Modifying columns of weka.core.dataset.Instances object


I'm using python-weka-wrapper3. I have just loaded an arff dataset

kc1_class_arff = arff_loader(DATA_PATH, "/kc1_class.arff")

The last column of this dataset is named NUMDEFECTS and contains float.

I need this column to be renamed as DEFECTS and be turned to integers:

  • 1 if NUMDEFECTS != 0
  • 0 if NUMDEFECTS = 0

The function arff_loader is the following:

def arff_loader(DATA_PATH, file_name):
    data = loader.load_file(DATA_PATH + file_name)
    data.class_is_last()
    return data

Solution

  • You can achieve this by creating a short filter pipeline:

    • For renaming the attribute, you can use the RenameAttribute filter.

    • For turning the numeric attribute into an indicator attribute, you can use the MathExpression filter.

    • For combining multiple filters, use MultiFilter.

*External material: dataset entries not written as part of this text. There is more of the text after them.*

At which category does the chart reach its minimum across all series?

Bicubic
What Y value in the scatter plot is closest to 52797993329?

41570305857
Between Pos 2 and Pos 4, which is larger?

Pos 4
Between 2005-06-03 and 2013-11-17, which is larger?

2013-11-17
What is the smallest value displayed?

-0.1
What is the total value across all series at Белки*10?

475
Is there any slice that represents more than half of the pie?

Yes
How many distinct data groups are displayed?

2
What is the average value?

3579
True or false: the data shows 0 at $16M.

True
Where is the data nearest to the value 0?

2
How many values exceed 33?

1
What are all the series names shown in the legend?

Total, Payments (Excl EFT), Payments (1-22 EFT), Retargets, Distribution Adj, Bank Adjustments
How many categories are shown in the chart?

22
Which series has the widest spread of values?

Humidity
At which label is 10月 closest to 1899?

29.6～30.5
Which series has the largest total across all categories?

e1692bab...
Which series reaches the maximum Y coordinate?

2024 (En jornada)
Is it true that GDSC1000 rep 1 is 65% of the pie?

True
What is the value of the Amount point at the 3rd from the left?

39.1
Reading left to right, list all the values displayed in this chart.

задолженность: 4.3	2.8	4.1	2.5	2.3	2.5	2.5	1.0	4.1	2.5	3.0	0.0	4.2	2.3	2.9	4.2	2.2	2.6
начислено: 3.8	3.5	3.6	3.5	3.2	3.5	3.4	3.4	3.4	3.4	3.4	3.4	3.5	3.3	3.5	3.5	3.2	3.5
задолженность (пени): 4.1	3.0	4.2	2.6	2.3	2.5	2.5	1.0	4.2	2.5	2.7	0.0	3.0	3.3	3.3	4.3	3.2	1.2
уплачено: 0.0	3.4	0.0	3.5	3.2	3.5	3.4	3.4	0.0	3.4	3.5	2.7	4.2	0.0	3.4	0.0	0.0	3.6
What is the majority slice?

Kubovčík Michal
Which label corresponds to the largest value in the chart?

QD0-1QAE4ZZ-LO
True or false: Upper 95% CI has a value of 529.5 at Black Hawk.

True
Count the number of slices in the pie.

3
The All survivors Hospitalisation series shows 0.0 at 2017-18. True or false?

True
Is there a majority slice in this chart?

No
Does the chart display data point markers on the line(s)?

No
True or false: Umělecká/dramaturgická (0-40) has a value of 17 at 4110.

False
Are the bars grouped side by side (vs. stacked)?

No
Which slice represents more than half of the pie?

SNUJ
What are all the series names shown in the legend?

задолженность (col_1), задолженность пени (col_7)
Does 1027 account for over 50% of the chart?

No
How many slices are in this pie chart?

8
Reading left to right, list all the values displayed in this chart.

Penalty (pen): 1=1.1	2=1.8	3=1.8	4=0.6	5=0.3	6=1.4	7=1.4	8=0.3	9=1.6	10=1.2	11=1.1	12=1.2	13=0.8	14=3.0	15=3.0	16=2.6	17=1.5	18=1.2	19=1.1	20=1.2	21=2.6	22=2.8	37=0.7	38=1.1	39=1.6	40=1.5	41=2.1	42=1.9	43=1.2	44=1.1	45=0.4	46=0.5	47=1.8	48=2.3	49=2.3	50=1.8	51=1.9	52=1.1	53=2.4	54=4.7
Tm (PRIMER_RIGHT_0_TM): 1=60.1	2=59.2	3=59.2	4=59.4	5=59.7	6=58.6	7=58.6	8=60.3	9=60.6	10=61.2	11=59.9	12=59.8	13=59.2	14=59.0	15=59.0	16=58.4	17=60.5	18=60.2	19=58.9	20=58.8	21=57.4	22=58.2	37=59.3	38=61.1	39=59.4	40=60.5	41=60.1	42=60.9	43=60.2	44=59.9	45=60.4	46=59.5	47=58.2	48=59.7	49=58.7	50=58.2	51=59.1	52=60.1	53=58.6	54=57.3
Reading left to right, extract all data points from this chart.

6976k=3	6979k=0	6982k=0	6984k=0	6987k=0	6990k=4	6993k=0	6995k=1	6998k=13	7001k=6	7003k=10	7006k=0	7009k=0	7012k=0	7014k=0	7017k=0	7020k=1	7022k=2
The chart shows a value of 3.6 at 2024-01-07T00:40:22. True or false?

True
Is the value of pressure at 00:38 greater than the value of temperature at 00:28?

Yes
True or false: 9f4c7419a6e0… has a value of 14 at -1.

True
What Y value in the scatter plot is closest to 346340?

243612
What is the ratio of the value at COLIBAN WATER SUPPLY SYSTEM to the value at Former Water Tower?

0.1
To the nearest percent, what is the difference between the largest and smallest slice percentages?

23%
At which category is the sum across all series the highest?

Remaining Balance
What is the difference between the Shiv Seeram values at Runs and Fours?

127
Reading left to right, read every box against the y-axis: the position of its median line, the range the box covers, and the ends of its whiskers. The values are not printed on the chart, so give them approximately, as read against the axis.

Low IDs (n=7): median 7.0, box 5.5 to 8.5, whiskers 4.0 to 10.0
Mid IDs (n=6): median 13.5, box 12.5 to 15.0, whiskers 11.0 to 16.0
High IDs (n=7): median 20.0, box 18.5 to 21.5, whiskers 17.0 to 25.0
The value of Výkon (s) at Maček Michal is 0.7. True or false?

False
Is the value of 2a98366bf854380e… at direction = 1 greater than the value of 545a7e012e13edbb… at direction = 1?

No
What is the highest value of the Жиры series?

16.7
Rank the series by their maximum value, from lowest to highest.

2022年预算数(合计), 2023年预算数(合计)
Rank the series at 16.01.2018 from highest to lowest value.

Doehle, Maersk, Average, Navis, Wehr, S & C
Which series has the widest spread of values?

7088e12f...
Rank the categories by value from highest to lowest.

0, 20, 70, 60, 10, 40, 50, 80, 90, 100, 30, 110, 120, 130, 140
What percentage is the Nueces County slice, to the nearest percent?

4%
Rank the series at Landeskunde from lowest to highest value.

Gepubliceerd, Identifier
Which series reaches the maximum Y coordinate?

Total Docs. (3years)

    Assuming an input file like:

    @relation defects
    
    @attribute x1 numeric
    @attribute x2 numeric
    @attribute NUMDEFECTS numeric
    
    @data
    0,1,12.0
    1,1,25.1
    0,0,5.0
    1,0,0.0
    -1,0,-10.0
    

    You can apply this python-weka-wrapper3 code:

    import weka.core.jvm as jvm
    from weka.core.converters import load_any_file
    from weka.filters import Filter, MultiFilter
    
    jvm.start()
    
    # load data
    data = load_any_file("./defects.arff")
    
    # rename
    rename = Filter(classname="weka.filters.unsupervised.attribute.RenameAttribute",
                    options=["-find", "NUMDEFECTS", "-replace", "DEFECTS"])
    
    # float -> indicator
    # NB: class attribute must unset for this filter to work!
    indicator = Filter(classname="weka.filters.unsupervised.attribute.MathExpression",
                       options=["-E", "ifelse(A < 0, 1, ifelse(A > 0, 1, 0))", "-R", "last", "-V"])
    
    multi = MultiFilter()
    multi.filters = [rename, indicator]
    multi.inputformat(data)
    filtered = multi.filter(data)
    filtered.relationname = data.relationname
    print(filtered)
    
    jvm.stop()
    

    And you will get something like this:

    @relation defects
    
    @attribute x1 numeric
    @attribute x2 numeric
    @attribute DEFECTS numeric
    
    @data
    0,1,1
    1,1,1
    0,0,1
    1,0,0
    -1,0,1
    

    Once you have obtained the filtered data, you can set the class attribute and return it in your arff_loader method.